À l’issue de ces tests, comment envisagez-vous de vous insérer dans la chaîne de processing actuelle ?
La question sera alors de savoir si nous devenons fournisseur de technologie pour un système de paiement instantané existant ou si nous l’opérons par nous-mêmes. Il est encore beaucoup trop tôt pour le dire.
Quels acteurs de la chaîne de processing seraient retirés de la boucle ?

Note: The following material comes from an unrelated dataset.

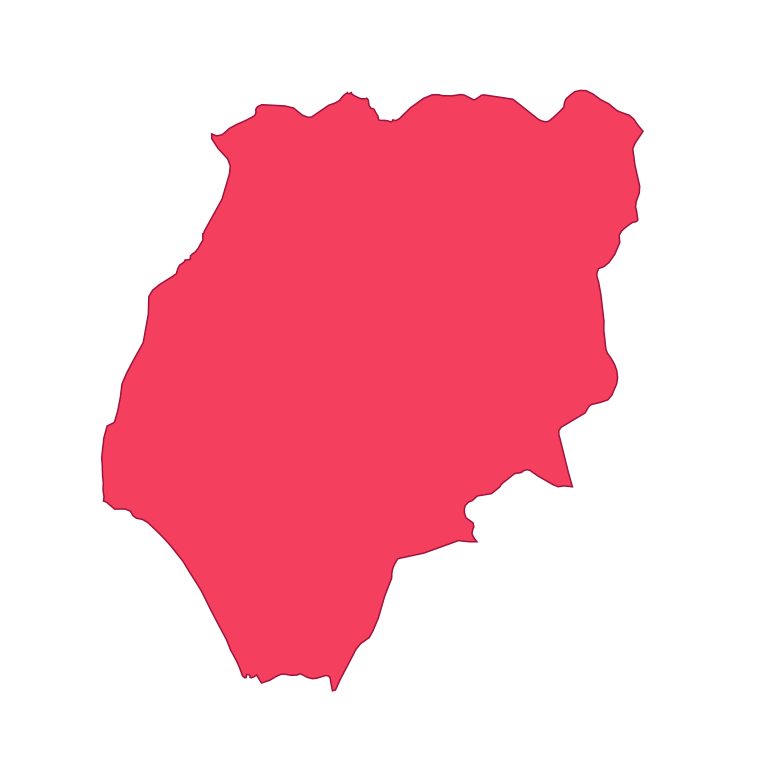 Carasova, Caras-Severin, Romania, rotated 261°
{"feature_id": "2599482B41330185551696", "entity_name": "Carasova", "entity_type": "district", "adm_level": 2, "iso_a3": "ROU", "parent_name": "Romania", "parent_adm1": "Caras-Severin", "projection": "equal_earth", "projection_center": [21.908, 45.181], "detail": "fine", "context": "isolated", "style": "filled", "palette": "rose", "viewbox_px": 768, "rotation_deg": 261, "n_neighbors": 0, "source": "geoboundaries", "source_scale": "gbopen_adm2", "svg_char_len": 4556}
<svg xmlns="http://www.w3.org/2000/svg" viewBox="0 0 768 768"><g transform="rotate(261 384 384)"><path d="M642.1,629.6L643.3,623.6L642.9,618.2L640.4,613.5L637.2,608.5L636.9,608.3L635.2,607.2L633.3,606.2L631.3,605.5L629.3,605.0L626.7,601.6L624.2,598.1L621.8,594.6L619.6,591.0L618.0,588.3L617.5,585.5L618.1,583.5L618.9,581.5L620.0,579.6L621.3,577.8L645.1,555.9L654.0,527.8L653.9,525.1L652.8,523.2L651.9,521.3L651.1,519.4L650.4,517.4L656.7,508.7L657.9,505.1L658.0,495.8L659.6,487.0L661.2,483.1L662.1,476.7L659.9,467.7L652.7,453.4L648.2,447.1L643.7,440.8L642.3,436.9L643.5,434.0L642.7,433.5L641.9,432.9L641.9,431.7L643.4,428.7L644.3,425.8L644.7,423.0L645.3,420.6L646.1,420.0L647.4,420.0L648.5,420.0L649.0,420.0L649.6,419.9L652.8,418.5L657.0,417.1L657.8,415.7L658.6,414.2L661.2,412.8L666.8,412.9L669.0,411.7L668.6,410.8L668.9,408.4L669.3,406.2L669.8,405.2L670.3,404.1L671.9,402.0L673.2,400.0L674.7,398.4L675.1,397.6L676.0,397.6L677.0,397.4L676.6,396.2L676.2,395.4L676.5,394.5L676.7,393.6L677.4,393.5L676.3,391.0L675.5,389.6L674.5,388.2L673.5,387.0L672.3,385.8L671.7,385.2L671.1,384.6L669.2,379.9L668.0,373.2L666.1,369.1L659.0,354.2L659.3,350.6L662.4,345.3L670.7,337.9L674.2,329.4L679.0,307.0L677.7,302.4L675.2,300.2L674.2,300.2L673.1,300.1L672.1,299.9L671.1,299.5L670.6,299.3L669.1,297.8L667.4,293.1L665.9,288.5L664.6,283.8L663.4,279.0L660.6,271.2L659.2,269.1L657.8,267.0L656.5,264.8L655.4,262.6L655.3,257.5L656.8,254.7L658.0,252.9L653.1,252.3L642.5,257.0L630.8,264.8L623.3,266.3L615.7,264.2L592.0,253.0L563.0,230.4L561.4,229.9L560.9,228.6L557.7,228.0L554.3,227.7L551.2,224.8L547.2,221.8L544.2,218.6L542.4,215.2L540.8,212.9L538.8,212.4L537.6,212.3L537.3,209.8L537.7,207.1L535.7,205.6L533.2,200.5L532.2,200.0L530.6,198.6L529.1,197.9L526.6,196.6L525.0,195.8L524.5,194.0L523.9,193.2L517.5,178.2L512.8,170.1L507.1,165.4L490.0,162.2L462.4,152.6L445.9,139.6L434.7,131.3L424.7,125.1L420.4,123.9L412.0,121.5L398.8,116.7L391.5,113.2L388.3,111.7L385.8,104.0L382.4,102.4L373.6,98.5L369.9,97.7L366.1,96.5L362.2,95.5L355.1,93.6L346.4,92.9L344.2,92.5L337.4,91.7L330.3,91.3L323.4,89.9L316.2,89.8L312.3,88.6L310.7,91.4L302.6,98.3L301.0,108.7L298.1,113.6L293.2,115.4L290.2,118.4L288.0,124.3L284.1,129.0L279.2,132.8L274.0,136.8L268.6,140.7L263.2,144.4L257.6,148.0L240.2,157.8L229.2,162.3L223.9,164.6L213.4,169.1L208.0,171.3L186.3,178.1L172.7,182.7L159.1,187.4L156.3,188.4L151.1,189.6L145.8,190.7L134.3,194.8L127.5,196.7L117.6,198.7L116.6,199.6L115.6,200.5L115.7,202.0L116.6,202.3L117.6,202.3L118.4,203.1L117.9,204.9L117.3,206.0L115.8,206.0L115.3,205.7L114.5,206.9L115.0,208.3L115.0,209.5L116.5,212.6L107.8,216.2L109.3,225.0L111.8,231.1L113.4,236.8L113.1,240.2L110.8,246.7L110.1,252.6L111.0,255.9L108.7,259.1L106.3,262.3L104.1,267.4L103.9,271.2L105.2,280.5L104.9,281.8L104.6,283.0L102.6,284.8L96.6,284.8L92.8,285.0L89.0,285.1L89.4,288.2L98.8,294.4L126.4,314.9L131.3,320.4L135.9,329.8L141.6,334.2L153.7,341.8L174.4,351.5L191.2,361.3L193.9,361.7L196.6,362.4L199.2,363.3L201.7,364.5L203.4,365.6L205.6,367.2L207.5,368.8L209.3,370.5L210.8,397.1L217.7,433.1L216.4,437.6L215.3,442.0L215.2,442.2L214.3,446.6L213.7,451.1L215.7,449.9L217.8,448.9L220.0,448.1L222.3,447.5L224.0,448.0L225.7,448.6L227.3,449.4L228.8,450.4L233.0,450.2L239.0,444.1L242.9,443.4L244.0,443.4L245.1,443.4L246.2,443.5L247.3,443.7L248.3,444.0L249.3,444.3L250.3,444.8L251.3,445.3L254.3,449.2L254.9,452.7L258.8,458.7L258.9,473.0L264.2,482.2L265.2,483.0L266.1,483.8L266.9,484.8L267.6,485.8L274.9,498.7L275.3,500.7L275.1,501.9L275.0,503.0L275.0,504.2L275.1,505.3L275.4,506.4L276.6,508.5L277.0,511.8L275.7,514.8L269.1,521.6L258.1,535.2L255.3,539.9L255.2,546.0L253.0,554.0L267.4,552.3L303.4,549.2L304.6,549.0L305.7,548.9L307.0,548.9L308.2,549.0L309.4,549.2L310.6,549.5L313.5,552.0L324.0,578.1L328.5,581.8L329.3,582.5L329.9,583.2L330.4,583.9L330.8,584.7L331.2,585.5L331.3,585.7L331.6,590.6L332.0,594.5L332.6,598.6L333.4,602.8L337.4,607.3L347.7,613.8L353.5,615.7L361.0,616.0L367.1,614.8L367.7,614.6L370.8,613.5L373.8,612.3L376.7,610.9L379.6,609.4L384.0,608.6L402.7,609.5L411.7,611.1L439.0,612.2L451.0,611.9L457.4,611.1L460.6,611.8L464.4,614.0L465.6,619.7L468.8,625.2L476.1,632.3L486.8,639.0L494.1,639.5L497.9,642.6L499.5,644.9L501.0,647.3L502.3,649.7L503.6,652.2L504.6,654.4L505.0,658.9L506.4,660.4L516.3,660.5L519.2,660.1L524.6,661.6L532.7,666.0L539.3,667.5L560.3,666.1L577.5,666.5L582.6,669.7L593.1,679.4L596.3,677.4L599.6,675.5L603.0,673.8L606.5,672.2L611.2,668.2L612.7,665.3L614.3,662.4L615.9,659.5L617.7,656.7L625.6,649.8L631.0,642.4L637.6,635.9L642.1,629.6Z" fill="#f43f5e" stroke="#9f1239" stroke-width="1.5"/></g></svg>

A priori aucun, sauf à ce que certains acteurs, jusqu’à présent connectés à l’infrastructure via un intermédiaire, ne décident de le faire en direct. Notre objectif est que notre technologie soit utilisée, mais la manière dont le marché s’organise pour accéder à l’infrastructure est, en réalité, neutre pour nous.
La BCE réfléchit à l’opportunité de créer un système de règlement en monnaie banque centrale pour les virements instantanés (projet TIPS). Qu’est-ce que cela change pour vous ?
Si la BCE prend la décision de créer une solution de règlement des paiements de détail instantanés en monnaie banque centrale sur une base brute, nous pourrons proposer de leur fournir notre technologie. En revanche, lancer une infrastructure concurrente me semble délicat. Si en revanche la BCE ne crée pas TIPS, les options sont plus ouvertes pour les initiatives privées.